But this exception would seem to day oozie can't see the AWS access/secret key from some reason?
Regards,
Liam
Created 09-08-2016 06:14 PM
If you are using multiple clusters, you need to make sure that the hadoop configuration that Oozie uses for the target cluster (see oozie.service.HadoopAccessorService.hadoop.configurations property in oozie-site.xml) is correctly configured. By default in a single cluster environment, Oozie will point to the local core-site.xml for this by default
Created 09-08-2016 07:24 PM
Hi Venkat,
The property is set to *=/etc/hadoop/conf. This is just a simple single node cluster (HDP 2.3 sandbox). The s3a properties have been added to both core and hdfs site files, but still the same problem I'm afraid.

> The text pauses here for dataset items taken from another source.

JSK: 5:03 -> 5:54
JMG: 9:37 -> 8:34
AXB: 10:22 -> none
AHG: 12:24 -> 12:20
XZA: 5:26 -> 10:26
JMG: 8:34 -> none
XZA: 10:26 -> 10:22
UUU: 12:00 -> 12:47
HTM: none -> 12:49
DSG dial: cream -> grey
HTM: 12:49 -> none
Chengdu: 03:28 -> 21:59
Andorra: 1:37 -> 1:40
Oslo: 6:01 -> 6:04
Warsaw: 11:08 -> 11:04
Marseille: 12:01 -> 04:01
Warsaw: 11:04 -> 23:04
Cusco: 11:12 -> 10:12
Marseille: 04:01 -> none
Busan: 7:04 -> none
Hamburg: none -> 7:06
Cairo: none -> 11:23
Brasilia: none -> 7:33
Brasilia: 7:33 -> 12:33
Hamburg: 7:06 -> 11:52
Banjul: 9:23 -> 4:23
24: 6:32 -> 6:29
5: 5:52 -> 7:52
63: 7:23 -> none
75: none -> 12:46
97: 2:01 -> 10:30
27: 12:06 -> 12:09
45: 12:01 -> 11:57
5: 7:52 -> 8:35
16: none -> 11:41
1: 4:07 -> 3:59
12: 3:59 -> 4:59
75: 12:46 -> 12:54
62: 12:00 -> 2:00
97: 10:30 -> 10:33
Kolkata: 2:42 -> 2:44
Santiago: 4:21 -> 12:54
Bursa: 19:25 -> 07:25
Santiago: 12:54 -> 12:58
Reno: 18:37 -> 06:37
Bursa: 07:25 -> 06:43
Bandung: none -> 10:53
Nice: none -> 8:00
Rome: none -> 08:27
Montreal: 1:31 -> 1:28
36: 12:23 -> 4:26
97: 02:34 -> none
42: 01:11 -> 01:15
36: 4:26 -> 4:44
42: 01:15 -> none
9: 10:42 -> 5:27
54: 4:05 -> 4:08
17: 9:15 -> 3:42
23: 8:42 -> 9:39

Created 09-08-2016 07:31 PM
@Liam Murphy: Can you attach the Feed xml and Falcon and oozie logs? Looks like eviction is failing. Can you see if the replication succeeded? Oozie bundle created will have one for retention and another for replication. Thanks!
Created 09-12-2016 10:14 AM
Hi Sowmya,
Attached file contains the feed definition, falcon and oozie logs. I submitted and scheduled the feed around the 14:40
timestamp
Thanks for your help
Liam